Pain located in the neck is a common medical complaint. Neck pain can come from a number of disorders and diseases of any structure in the neck. Neck pain is also referred to as cervical pain or “cervicalgia”.
There are seven vertebrae that are the bony blocks of the spine in the neck (the cervical vertebrae) that surround the spinal cord and canal. Between these vertebrae are discs, and nearby pass the nerves of the neck. Within the neck, structures include the neck muscles, arteries, veins, lymph glands, thyroid gland, parathyroid glands, esophagus, larynx and trachea (wind pipe).
In diagnosing the cause of neck pain, it is important to review the history of the symptoms with my patients. In reviewing the history, I will note the location, intensity, duration, and radiation of the pain. Any past injury to the neck is also noted. Aggravating and/or relieving positions or motions are also recorded. The neck is examined at rest and in motion. Tenderness is detected, and an examination of the nervous system is performed. Sometimes more tests are needed to help diagnose the cause and I will discuss with you that if necessary.
Neck pain may be caused by accident or injury, musculoskeletal condition, or even a very rarely a tumor. But often times, bad posture — including the position in which you sleep — can cause a stiff neck.
The treatment of neck pain depends on its precise cause. Treatment options include rest, heat/ice applications, spinal manipulation, ultrasound, massage, topical creams, exercise, and very rarely surgical procedures. The prolonged use of medication is usually not the best long term solution for chronic neck pain suffers.
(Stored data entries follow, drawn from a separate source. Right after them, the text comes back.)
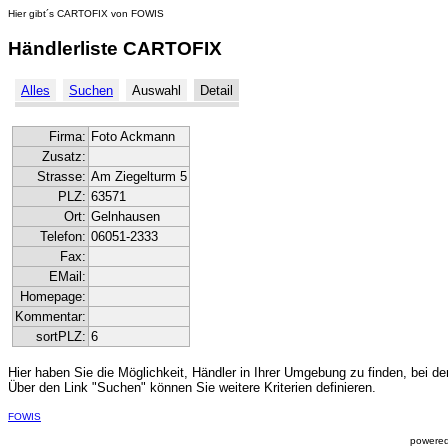
Hier gibt´s CARTOFIX von FOWIS
Händlerliste CARTOFIX
Alles
Suchen
Auswahl
Detail
Firma:
Foto Ackmann
Zusatz:
Strasse:
Am Ziegelturm 5
PLZ:
63571
Ort:
Gelnhausen
Telefon:
06051-2333
Fax:
EMail:
Homepage:
Kommentar:
sortPLZ:
6
Hier haben Sie die Möglichkeit, Händler in Ihrer Umgebung zu finden, bei de
Über den Link "Suchen" können Sie weitere Kriterien definieren.
FOWIS
powered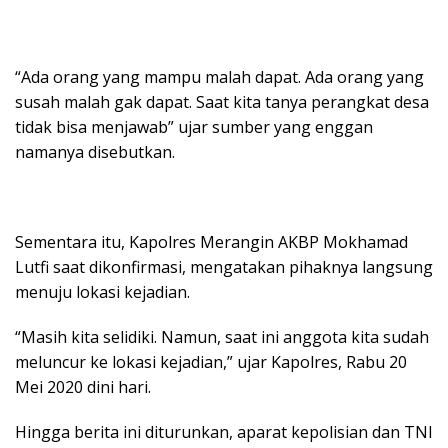
“Ada orang yang mampu malah dapat. Ada orang yang
susah malah gak dapat. Saat kita tanya perangkat desa
tidak bisa menjawab” ujar sumber yang enggan
namanya disebutkan.
Sementara itu, Kapolres Merangin AKBP Mokhamad
Lutfi saat dikonfirmasi, mengatakan pihaknya langsung
menuju lokasi kejadian.
“Masih kita selidiki. Namun, saat ini anggota kita sudah
meluncur ke lokasi kejadian,” ujar Kapolres, Rabu 20
Mei 2020 dini hari.
Hingga berita ini diturunkan, aparat kepolisian dan TNI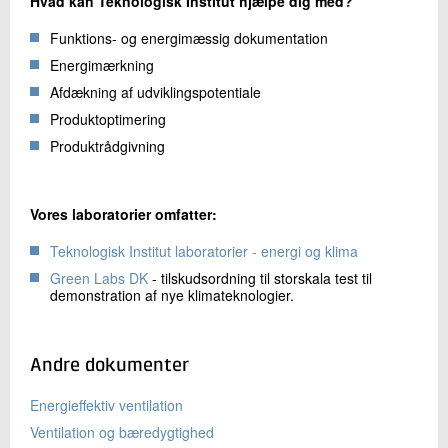
Hvad kan Teknologisk Institut hjælpe dig med?
Funktions- og energimæssig dokumentation
Energimærkning
Afdækning af udviklingspotentiale
Produktoptimering
Produktrådgivning
Vores laboratorier omfatter:
Teknologisk Institut laboratorier - energi og klima
Green Labs DK
- tilskudsordning til storskala test til
demonstration af nye klimateknologier.
Andre dokumenter
Energieffektiv ventilation
Ventilation og bæredygtighed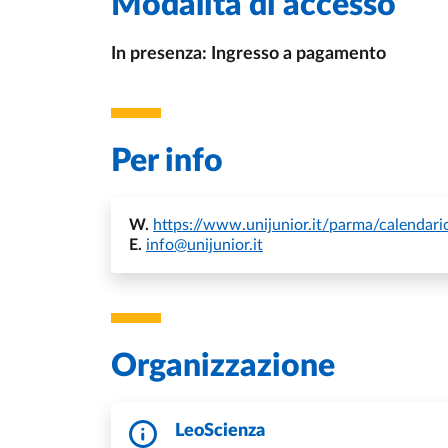
Modalità di accesso
In presenza: Ingresso a pagamento
Per info
W.
https://www.unijunior.it/parma/calendar
E.
info@unijunior.it
Organizzazione
LeoScienza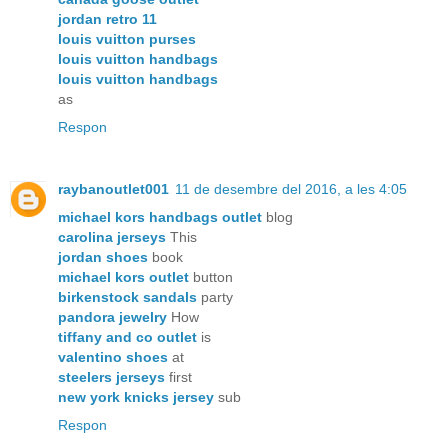
jordan retro 11
louis vuitton purses
louis vuitton handbags
louis vuitton handbags
as
Respon
raybanoutlet001
11 de desembre del 2016, a les 4:05
michael kors handbags outlet
blog
carolina jerseys
This
jordan shoes
book
michael kors outlet
button
birkenstock sandals
party
pandora jewelry
How
tiffany and co outlet
is
valentino shoes
at
steelers jerseys
first
new york knicks jersey
sub
Respon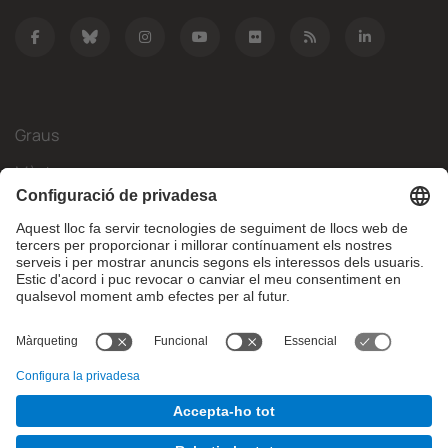
Graus
Màsters
Mobilitat Internacional
Recerca
Empresa
La FIB
Què necessites?
© Facultat d'Informàtica de Barcelona - Universitat Politècnica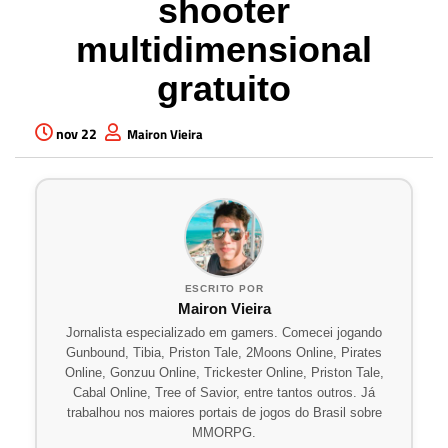
shooter
multidimensional
gratuito
nov 22
Mairon Vieira
ESCRITO POR
Mairon Vieira
Jornalista especializado em gamers. Comecei jogando
Gunbound, Tibia, Priston Tale, 2Moons Online, Pirates
Online, Gonzuu Online, Trickester Online, Priston Tale,
Cabal Online, Tree of Savior, entre tantos outros. Já
trabalhou nos maiores portais de jogos do Brasil sobre
MMORPG.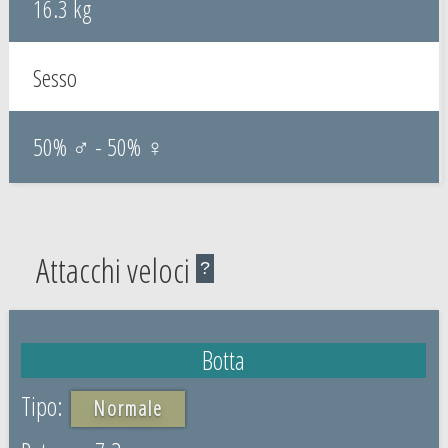
16.3 kg
Sesso
50% ♂ - 50% ♀
Attacchi veloci
?
Botta
Normale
Your pillow can make a difference. Be sure your pillow does not force your head into an unnatural position while you sleep, resting it either too high or too low. Feather pillows are typically better than foam, as they will mold to the shape of your head and neck without forcing it into a position that may cause pain. Your pillow should be replaced when it starts to flatten out and provide less support. Do not compensate by using too many pillows. Your mattress can also impact neck pain, so be sure to choose one that is fairly firm with good back support. Also, avoid sleeping on your stomach, and try stretching your neck muscles before and after bed.
Lastly any neck pain that last longer than three days or increases in severity should be checked in the office by me. Symptoms that can often be associated with neck problems are headaches, arm pain or numbness, chest or jaw pain.